Abi'm...
En güzel Abi'm...
Ağabey değil ama, abi; sende ağalık olmaz, olsa alası olur da senin ağalıkta beylikte gözün olmaz. Diyorum ya, güzel Abi'msin.
Seninle özellikle iki şey çok güzel yapılır.
Öncelikle seninle çok güzel rakı içilir güzel Abi'm. Sakalların gibi beyaza çalan anasonu, bıyıklarının arkasına saklamaya tenezzül etmediğin gülümsemeni meze ederek; bir de hayatın her saniyesine okkalı bir siktir çekerek yuvarlarsın. Bir de seninle rakı içmenin yeri yoktur be Abi'm. Seninle her an her yerde rakı içilir.
Seninle canın çekse de çekmese de rakı içilir be Abi; ama prensiplisin bira içmezsin mesela. Ama ben nerede olursak olalım bira içeyim dediğimde durur beni beklersin içene kadar. Ne kadar uzun sürerse sürsün "Hadi" demezsin. Eminim seninle rakı içerken çok güzel Ahmet Kaya da dinlenir. Daha hiç dinlemedik ama biliyorum ki dinlenir. Ha sevmesen bile benimle dinlersin be Abi. Öyle bir güzel Abi'sin işte sen.

§ Alıntılanan Veriler
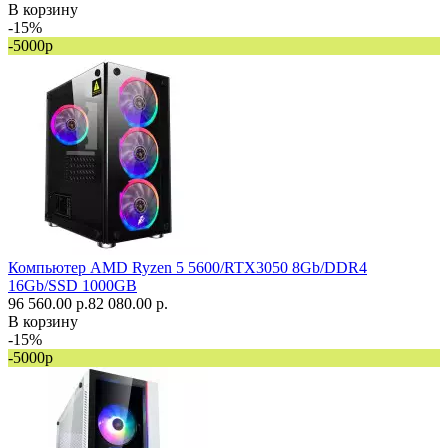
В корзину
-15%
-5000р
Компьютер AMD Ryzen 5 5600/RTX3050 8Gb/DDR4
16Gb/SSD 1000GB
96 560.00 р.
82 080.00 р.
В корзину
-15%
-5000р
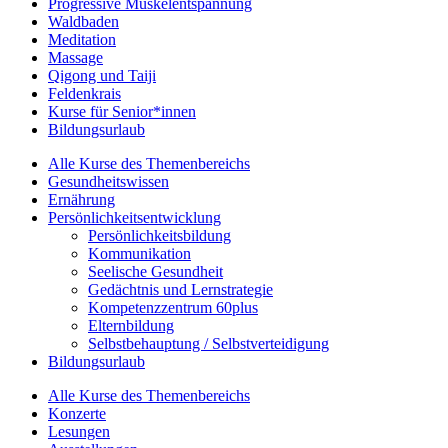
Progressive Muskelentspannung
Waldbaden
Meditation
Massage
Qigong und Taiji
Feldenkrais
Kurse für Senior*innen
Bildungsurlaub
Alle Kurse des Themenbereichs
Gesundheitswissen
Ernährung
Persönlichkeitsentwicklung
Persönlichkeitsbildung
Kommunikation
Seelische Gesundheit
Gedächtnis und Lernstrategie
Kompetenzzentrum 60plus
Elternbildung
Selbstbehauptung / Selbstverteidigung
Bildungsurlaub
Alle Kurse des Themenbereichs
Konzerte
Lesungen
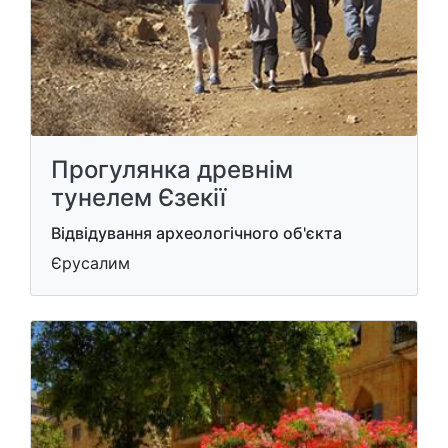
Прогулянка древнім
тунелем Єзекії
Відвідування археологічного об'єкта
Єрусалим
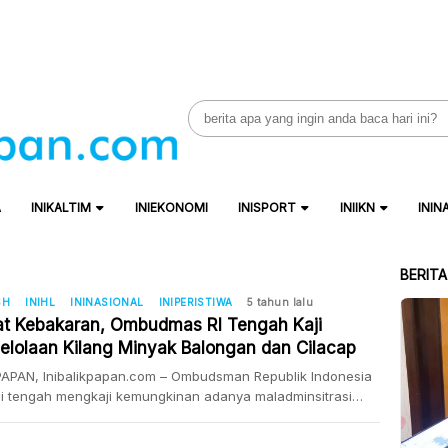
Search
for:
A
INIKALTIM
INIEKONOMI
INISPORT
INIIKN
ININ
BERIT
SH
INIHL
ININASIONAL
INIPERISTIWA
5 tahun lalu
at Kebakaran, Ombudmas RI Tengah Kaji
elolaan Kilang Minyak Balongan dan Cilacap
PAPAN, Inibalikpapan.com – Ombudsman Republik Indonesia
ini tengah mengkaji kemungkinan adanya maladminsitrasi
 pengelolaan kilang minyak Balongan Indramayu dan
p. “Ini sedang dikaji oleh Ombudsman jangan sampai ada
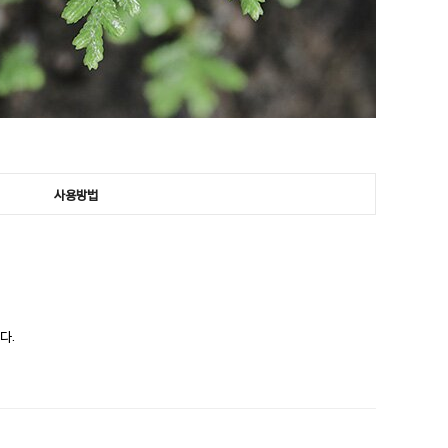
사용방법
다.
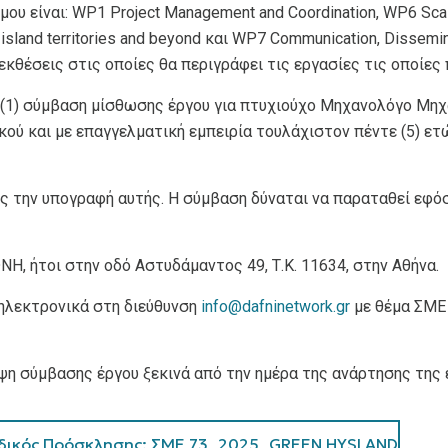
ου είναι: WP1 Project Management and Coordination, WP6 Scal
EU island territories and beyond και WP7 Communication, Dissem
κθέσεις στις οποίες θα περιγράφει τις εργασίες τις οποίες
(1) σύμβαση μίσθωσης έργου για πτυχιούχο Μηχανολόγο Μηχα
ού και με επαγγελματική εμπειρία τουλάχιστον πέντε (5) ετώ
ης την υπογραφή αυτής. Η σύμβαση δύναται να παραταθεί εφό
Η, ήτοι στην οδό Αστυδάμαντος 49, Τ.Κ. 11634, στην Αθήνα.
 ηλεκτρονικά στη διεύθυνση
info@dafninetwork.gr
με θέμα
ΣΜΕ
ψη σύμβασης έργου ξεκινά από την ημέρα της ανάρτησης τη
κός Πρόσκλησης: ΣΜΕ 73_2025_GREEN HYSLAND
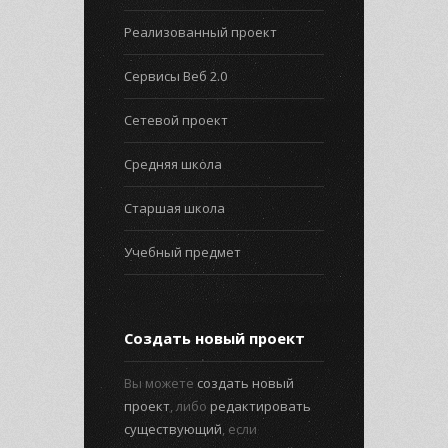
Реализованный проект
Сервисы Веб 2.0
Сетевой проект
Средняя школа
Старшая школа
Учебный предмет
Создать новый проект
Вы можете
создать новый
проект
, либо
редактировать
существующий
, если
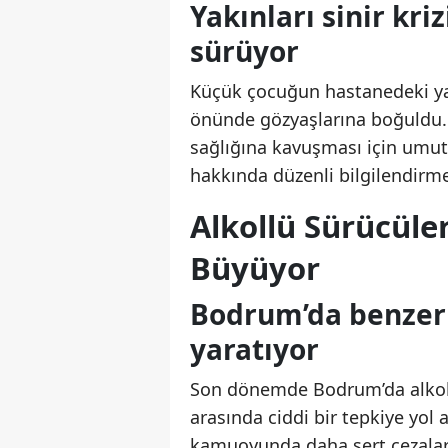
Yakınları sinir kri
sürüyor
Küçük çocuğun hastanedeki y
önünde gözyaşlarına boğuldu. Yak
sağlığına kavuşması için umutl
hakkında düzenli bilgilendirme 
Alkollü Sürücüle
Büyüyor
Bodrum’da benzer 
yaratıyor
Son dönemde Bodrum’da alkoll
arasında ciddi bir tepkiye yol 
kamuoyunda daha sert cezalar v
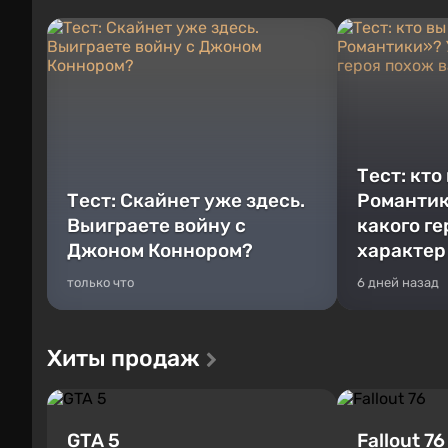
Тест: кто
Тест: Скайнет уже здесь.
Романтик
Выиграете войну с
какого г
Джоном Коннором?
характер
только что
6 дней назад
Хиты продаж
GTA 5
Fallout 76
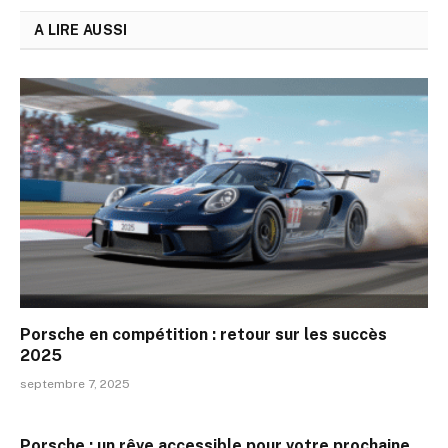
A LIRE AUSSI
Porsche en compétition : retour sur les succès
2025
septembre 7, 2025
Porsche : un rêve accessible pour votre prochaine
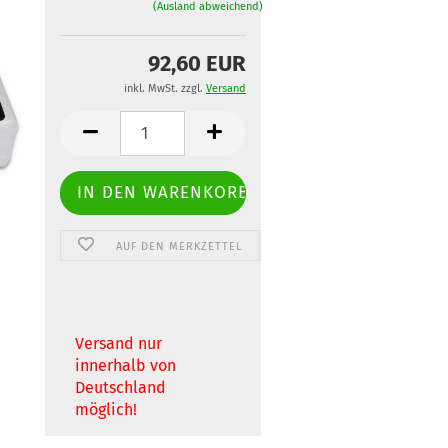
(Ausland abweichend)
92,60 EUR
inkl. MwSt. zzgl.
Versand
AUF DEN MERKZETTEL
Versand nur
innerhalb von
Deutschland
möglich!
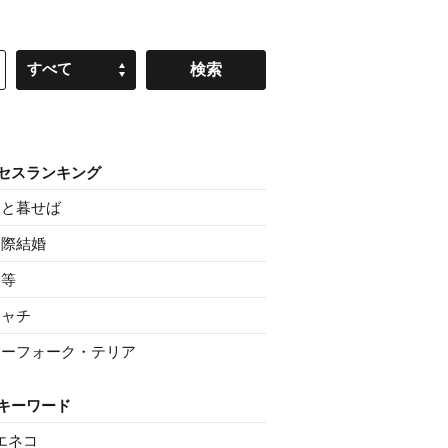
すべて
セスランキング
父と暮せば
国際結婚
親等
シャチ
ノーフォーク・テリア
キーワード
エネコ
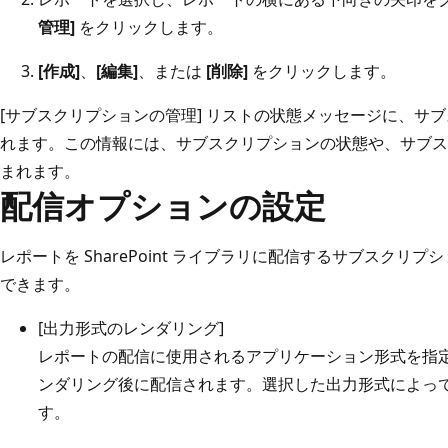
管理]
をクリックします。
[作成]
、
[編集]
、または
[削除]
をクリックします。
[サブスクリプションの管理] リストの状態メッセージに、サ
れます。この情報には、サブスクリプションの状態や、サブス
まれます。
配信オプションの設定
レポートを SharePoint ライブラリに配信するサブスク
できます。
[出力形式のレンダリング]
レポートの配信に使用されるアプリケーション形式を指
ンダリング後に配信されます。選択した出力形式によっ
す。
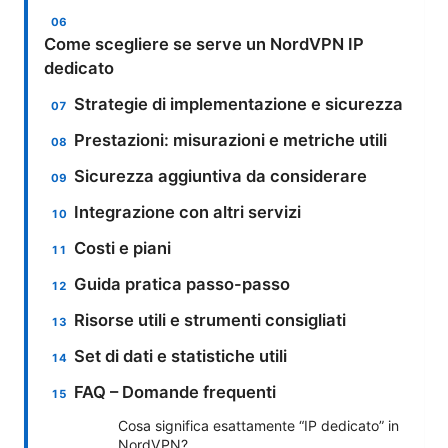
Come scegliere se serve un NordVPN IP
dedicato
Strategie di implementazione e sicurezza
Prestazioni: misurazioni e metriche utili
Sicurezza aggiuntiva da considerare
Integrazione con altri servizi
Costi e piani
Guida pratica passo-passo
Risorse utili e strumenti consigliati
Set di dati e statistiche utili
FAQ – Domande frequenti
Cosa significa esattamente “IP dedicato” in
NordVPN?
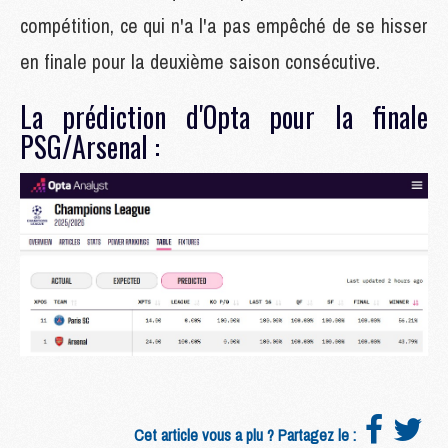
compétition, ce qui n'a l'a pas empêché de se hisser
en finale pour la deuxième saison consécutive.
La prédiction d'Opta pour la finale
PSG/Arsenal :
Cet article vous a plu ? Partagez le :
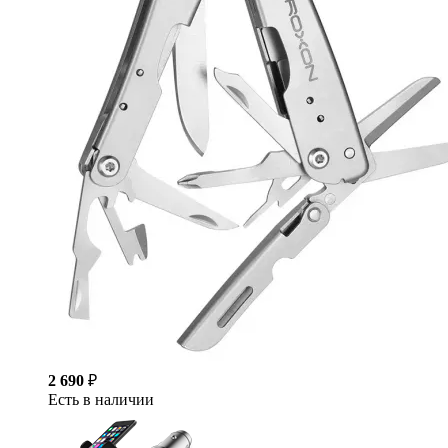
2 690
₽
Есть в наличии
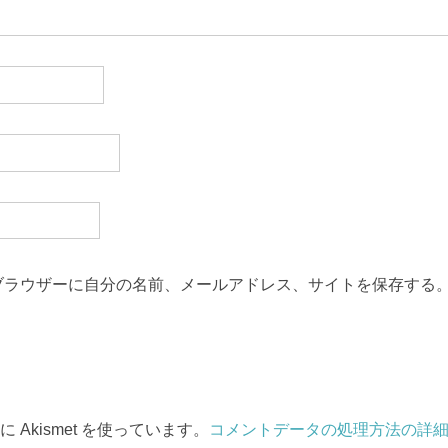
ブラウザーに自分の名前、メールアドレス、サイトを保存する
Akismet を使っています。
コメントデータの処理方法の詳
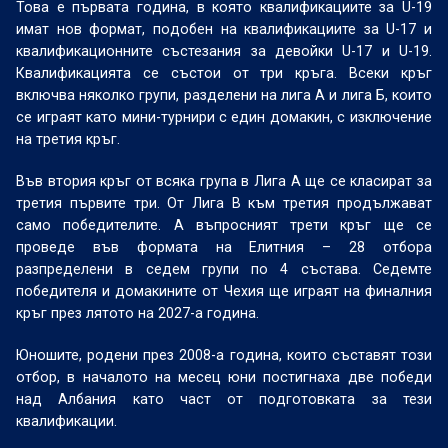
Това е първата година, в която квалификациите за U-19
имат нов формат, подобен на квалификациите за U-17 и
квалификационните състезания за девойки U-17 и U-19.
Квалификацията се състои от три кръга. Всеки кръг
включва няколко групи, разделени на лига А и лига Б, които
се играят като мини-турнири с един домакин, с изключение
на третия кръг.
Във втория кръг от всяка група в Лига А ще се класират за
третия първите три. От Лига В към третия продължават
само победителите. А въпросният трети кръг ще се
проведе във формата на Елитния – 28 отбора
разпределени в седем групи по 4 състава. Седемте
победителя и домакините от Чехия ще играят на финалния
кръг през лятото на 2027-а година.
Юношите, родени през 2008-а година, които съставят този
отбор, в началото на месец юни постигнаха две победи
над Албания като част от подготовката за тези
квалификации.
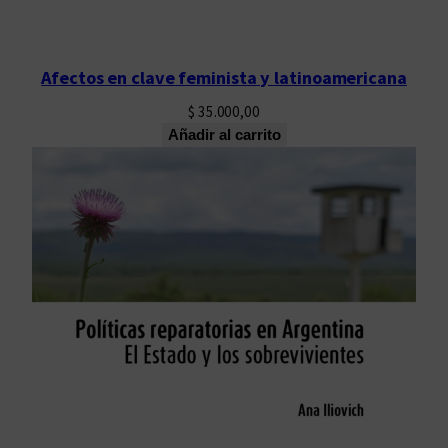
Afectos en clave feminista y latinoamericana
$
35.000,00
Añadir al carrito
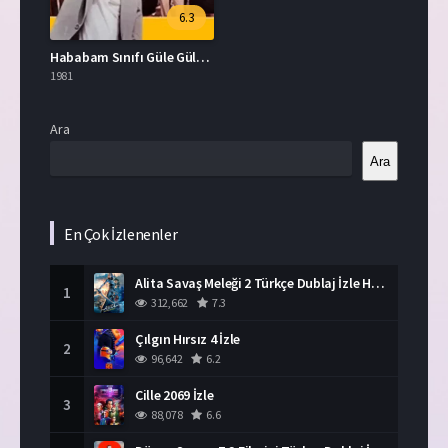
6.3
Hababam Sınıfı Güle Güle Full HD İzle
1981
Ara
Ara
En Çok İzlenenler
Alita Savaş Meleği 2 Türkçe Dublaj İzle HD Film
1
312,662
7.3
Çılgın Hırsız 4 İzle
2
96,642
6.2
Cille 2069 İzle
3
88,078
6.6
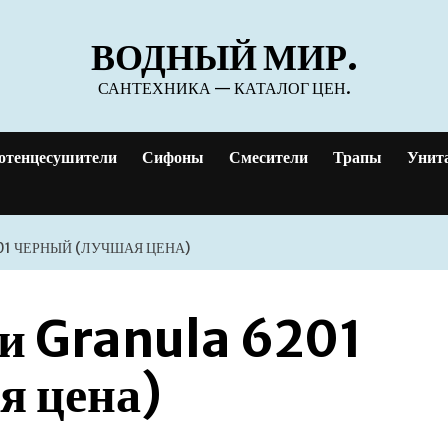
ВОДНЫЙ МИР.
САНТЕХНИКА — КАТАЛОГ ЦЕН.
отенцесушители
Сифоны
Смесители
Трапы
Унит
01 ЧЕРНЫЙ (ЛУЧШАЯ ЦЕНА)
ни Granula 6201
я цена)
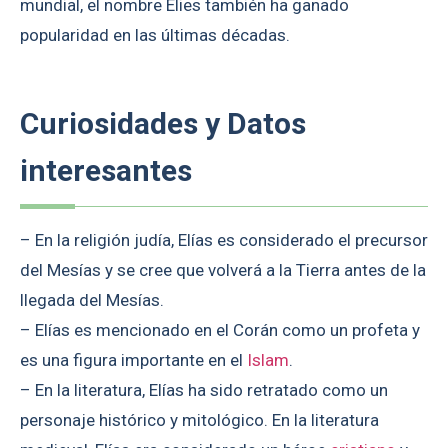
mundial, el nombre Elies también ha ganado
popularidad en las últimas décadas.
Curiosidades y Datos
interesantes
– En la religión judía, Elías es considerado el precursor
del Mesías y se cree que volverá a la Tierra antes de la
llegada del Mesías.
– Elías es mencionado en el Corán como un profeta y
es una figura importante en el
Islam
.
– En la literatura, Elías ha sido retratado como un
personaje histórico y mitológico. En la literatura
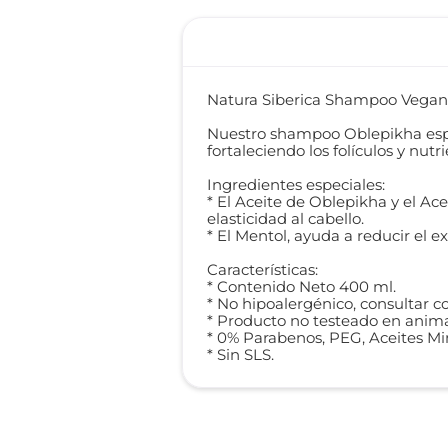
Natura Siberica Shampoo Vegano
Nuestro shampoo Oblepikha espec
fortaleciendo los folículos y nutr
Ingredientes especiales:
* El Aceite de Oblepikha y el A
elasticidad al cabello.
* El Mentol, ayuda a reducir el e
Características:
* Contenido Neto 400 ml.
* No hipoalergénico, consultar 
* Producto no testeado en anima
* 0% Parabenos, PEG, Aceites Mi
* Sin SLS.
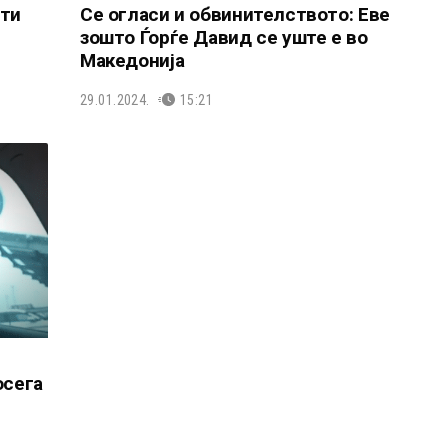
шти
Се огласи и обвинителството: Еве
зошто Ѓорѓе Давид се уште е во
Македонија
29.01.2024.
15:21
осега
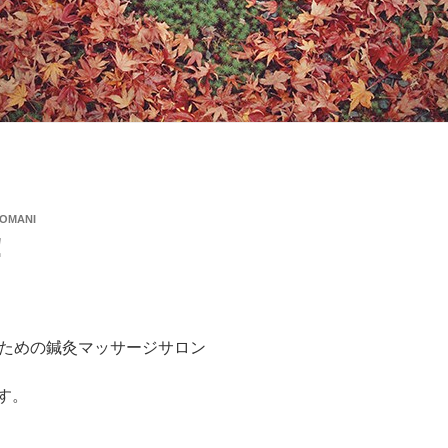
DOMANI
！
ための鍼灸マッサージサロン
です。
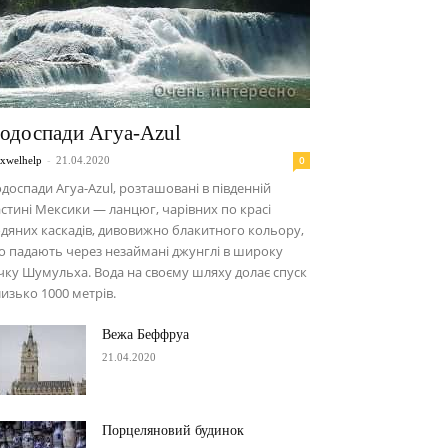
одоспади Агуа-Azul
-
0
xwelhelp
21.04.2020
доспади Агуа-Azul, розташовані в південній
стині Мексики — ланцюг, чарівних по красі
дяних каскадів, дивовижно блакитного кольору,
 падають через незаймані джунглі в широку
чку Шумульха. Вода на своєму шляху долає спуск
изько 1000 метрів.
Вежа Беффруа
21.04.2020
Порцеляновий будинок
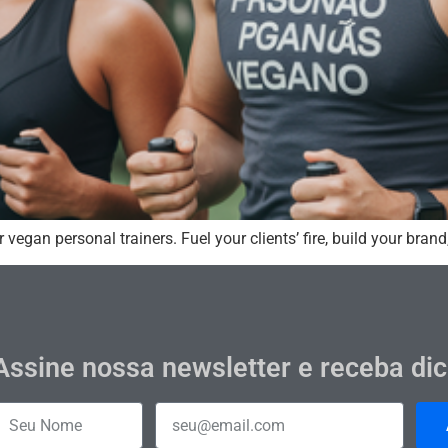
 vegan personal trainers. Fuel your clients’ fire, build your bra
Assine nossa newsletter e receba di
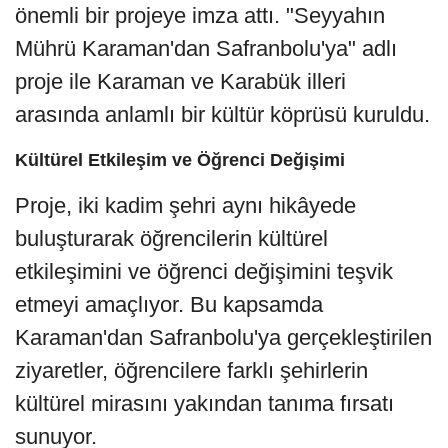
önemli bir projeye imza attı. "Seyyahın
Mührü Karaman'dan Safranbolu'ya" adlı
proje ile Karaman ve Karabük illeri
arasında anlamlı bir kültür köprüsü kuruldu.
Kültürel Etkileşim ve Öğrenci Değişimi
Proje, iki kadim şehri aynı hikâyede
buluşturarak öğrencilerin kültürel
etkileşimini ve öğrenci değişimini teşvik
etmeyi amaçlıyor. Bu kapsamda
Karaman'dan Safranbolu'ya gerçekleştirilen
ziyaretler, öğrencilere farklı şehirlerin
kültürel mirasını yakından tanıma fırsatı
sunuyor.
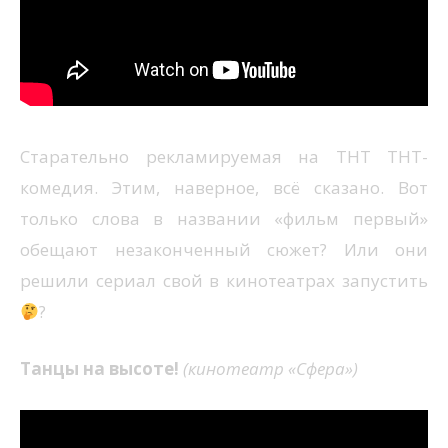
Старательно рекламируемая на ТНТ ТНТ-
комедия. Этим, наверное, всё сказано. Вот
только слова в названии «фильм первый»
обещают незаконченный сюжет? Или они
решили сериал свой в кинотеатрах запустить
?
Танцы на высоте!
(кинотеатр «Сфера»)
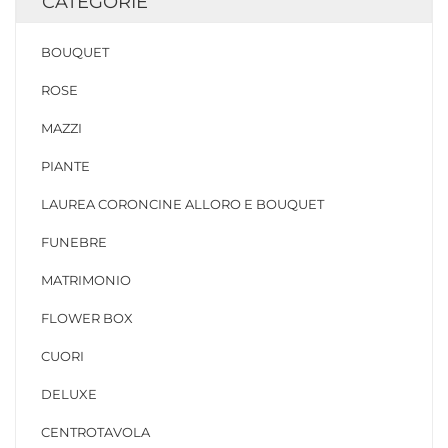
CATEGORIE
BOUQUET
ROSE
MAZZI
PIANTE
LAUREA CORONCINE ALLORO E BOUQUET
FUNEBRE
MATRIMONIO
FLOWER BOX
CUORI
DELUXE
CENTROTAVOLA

§ Çalışma Maddesi
Okunacak metinde "En güzel Abi'm..." sözcüklerinden "çok güzel yapılır." sözcüklerine kadar uzanan bölümün tamamını, "iki şey" ifadesini "üç şey" ifadesiyle değiştirerek yeniden yazınız. Veriler, okunacak metinden bağımsız, ayrı bir malzemedir.

§ Sonuç
En güzel Abi'm...
Ağabey değil ama, abi; sende ağalık olmaz, olsa alası olur da senin ağalıkta beylikte gözün olmaz. Diyorum ya, güzel Abi'msin.
Seninle özellikle üç şey çok güzel yapılır.